Now American researchers said early data from a study of women with hormone-receptor positive metastatic breast cancer suggests that a drug called sorafenib can reverse this process.
"At first, the tumour's growth is halted because the aromatase inhibitor is depriving the cancer of the oestrogen it needs to grow," says Claudine Isaacs, clinical director of breast cancer programme at Georgetown University Medical Centre's Lombardi Comprehensive Cancer Centre.
"Eventually, though, the cancer will figure out another way to thrive in the absence of the oestrogen."
She and her colleagues are conducting a clinical trial to see if the new approach can destroy the machinery the tumour creates in order to grow without the oestrogen.
They presented results to a breast cancer symposium in the US which showed that of 27 patients studied, 26% benefited from taking both sorafenib and the aromatase inhibitor anastrozole.
She said: "Given what we know about the ineffectiveness of sorafenib alone in metastatic breast cancer, we believe the benefit that we're seeing may be attributable to the restoration of sensitivity to aromatase inhibitors.

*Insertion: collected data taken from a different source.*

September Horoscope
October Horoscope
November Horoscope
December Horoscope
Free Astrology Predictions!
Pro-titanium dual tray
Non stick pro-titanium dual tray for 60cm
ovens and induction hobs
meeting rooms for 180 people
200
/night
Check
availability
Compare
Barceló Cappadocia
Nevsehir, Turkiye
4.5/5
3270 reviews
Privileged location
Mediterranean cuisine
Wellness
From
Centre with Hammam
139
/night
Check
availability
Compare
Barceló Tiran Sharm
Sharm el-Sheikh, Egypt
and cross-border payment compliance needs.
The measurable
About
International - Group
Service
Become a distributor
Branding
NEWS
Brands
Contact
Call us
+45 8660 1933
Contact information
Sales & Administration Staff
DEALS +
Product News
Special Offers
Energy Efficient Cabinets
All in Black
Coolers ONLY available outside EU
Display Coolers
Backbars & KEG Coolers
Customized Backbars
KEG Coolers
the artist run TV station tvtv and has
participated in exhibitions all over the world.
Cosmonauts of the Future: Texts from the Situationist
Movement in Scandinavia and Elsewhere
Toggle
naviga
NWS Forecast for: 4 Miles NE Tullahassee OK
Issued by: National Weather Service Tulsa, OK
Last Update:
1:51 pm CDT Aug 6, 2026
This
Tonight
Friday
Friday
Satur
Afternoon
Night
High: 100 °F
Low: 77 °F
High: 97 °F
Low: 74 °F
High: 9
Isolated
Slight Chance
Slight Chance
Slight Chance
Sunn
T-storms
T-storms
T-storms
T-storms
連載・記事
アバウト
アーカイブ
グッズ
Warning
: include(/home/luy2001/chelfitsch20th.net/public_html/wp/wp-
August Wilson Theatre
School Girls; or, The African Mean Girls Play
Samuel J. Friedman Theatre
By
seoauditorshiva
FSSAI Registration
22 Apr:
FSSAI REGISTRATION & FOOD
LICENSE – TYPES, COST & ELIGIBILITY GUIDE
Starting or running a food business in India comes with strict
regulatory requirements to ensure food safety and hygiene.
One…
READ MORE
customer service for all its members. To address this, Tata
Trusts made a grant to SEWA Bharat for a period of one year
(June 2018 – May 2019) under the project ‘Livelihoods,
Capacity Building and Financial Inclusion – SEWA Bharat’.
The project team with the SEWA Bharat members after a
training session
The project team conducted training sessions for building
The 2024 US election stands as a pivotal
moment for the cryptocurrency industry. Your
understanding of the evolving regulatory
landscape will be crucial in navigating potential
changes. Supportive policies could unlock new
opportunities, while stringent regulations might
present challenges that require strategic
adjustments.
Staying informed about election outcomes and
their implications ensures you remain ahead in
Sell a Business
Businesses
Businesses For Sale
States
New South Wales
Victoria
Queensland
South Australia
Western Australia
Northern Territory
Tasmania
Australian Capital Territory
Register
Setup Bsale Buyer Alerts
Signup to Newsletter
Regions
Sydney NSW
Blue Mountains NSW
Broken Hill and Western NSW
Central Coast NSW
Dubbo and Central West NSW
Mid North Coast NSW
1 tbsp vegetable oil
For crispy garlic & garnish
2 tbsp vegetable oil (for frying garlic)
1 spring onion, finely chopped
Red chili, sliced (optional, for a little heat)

"To manage breast cancer long term, it's apparent that we may need to continually switch drugs to keep up with how a cancer evolves and evades each approach. In a sense, for each step back, we hope to take two steps forward."
Dr Sarah Cant, policy manager at breast cancer charity Breakthrough Breast Cancer, said: "Any research to investigate drug resistance is to be welcomed, although this particular study is still at a very early stage. This is a very small trial and more extensive research involving many more patients is needed before we will know whether this treatment is effective in reducing drug resistance."